Discretisation of a stochastic continuum equation of ion-sputtered surfaces

TL;DR

This paper develops a discretised numerical approach for simulating the complex, noisy Kuramoto-Sivashinsky type equation modeling ion-sputtered surface evolution, enabling exploration of diverse sputtering regimes.

Contribution

It introduces a discretisation method for the generalised continuum model, facilitating direct numerical simulations across various sputtering conditions.

Findings

Discretisation allows simulation of previously uncharacterized regimes.

Approximation errors and implementation details are analyzed.

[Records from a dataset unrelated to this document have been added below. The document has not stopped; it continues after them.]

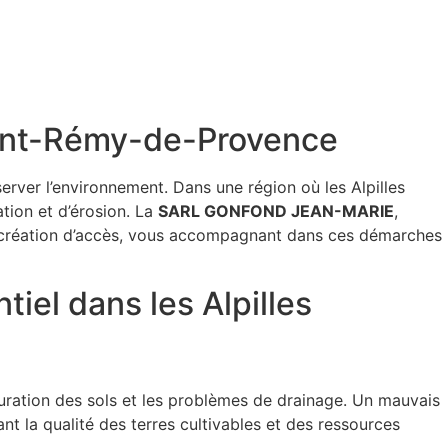
Saint-Rémy-de-Provence
erver l’environnement. Dans une région où les Alpilles
ation et d’érosion. La
SARL GONFOND JEAN-MARIE
,
de création d’accès, vous accompagnant dans ces démarches
iel dans les Alpilles
aturation des sols et les problèmes de drainage. Un mauvais
 la qualité des terres cultivables et des ressources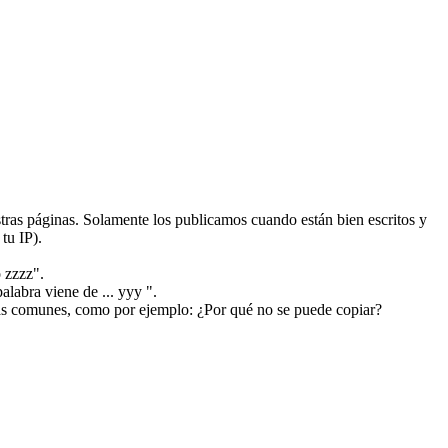
ras páginas. Solamente los publicamos cuando están bien escritos y
tu IP).
 zzzz".
alabra viene de ... yyy ".
más comunes, como por ejemplo: ¿Por qué no se puede copiar?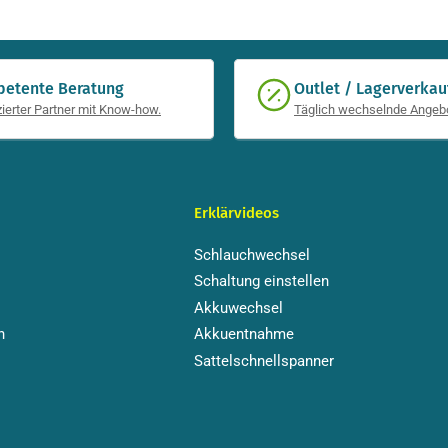
etente Beratung
Outlet / Lagerverkau
izierter Partner mit Know-how.
Täglich wechselnde Angeb
Erklärvideos
Schlauchwechsel
Schaltung einstellen
Akkuwechsel
n
Akkuentnahme
Sattelschnellspanner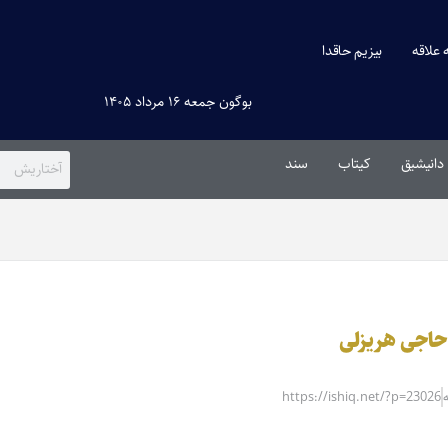
ه علاقه
بیزیم حاقدا
بوگون جمعه ۱۶ مرداد ۱۴۰۵
دانیشیق
کیتاب
سند
 حاجی هریزلی
https://ishiq.net/?p=23026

Results are applicable to diverse surface evolution scenarios.

Abstract

The generalised continuum theory model of the dynamical evolution of surfaces sputtered by ion-bombardment is a noisy Kuramoto-Sivashinsky type partial differential equation. For some generic cases of sputtering parameters, existing similar equations have shed a great deal of light and therefore provided some understanding of the intricacies of evolving ion-sputtered surfaces without a direct solution of the generalised model. However, recent results have demonstrated a wider range of scaling regimes of the sputtering conditions, a large number of which have no similar existing solved models in other research fields for comparison, and whose characteristics are therefore largely unknown. In this paper, a discretisation of the generalised continuum model is performed for direct numerical simulations, the results of which are applicable to all manner of simulations required for the different possible scenarios in the dynamical evolution of sputtered surfaces. The approximation errors and implementation of the results in any such simulation are also discussed.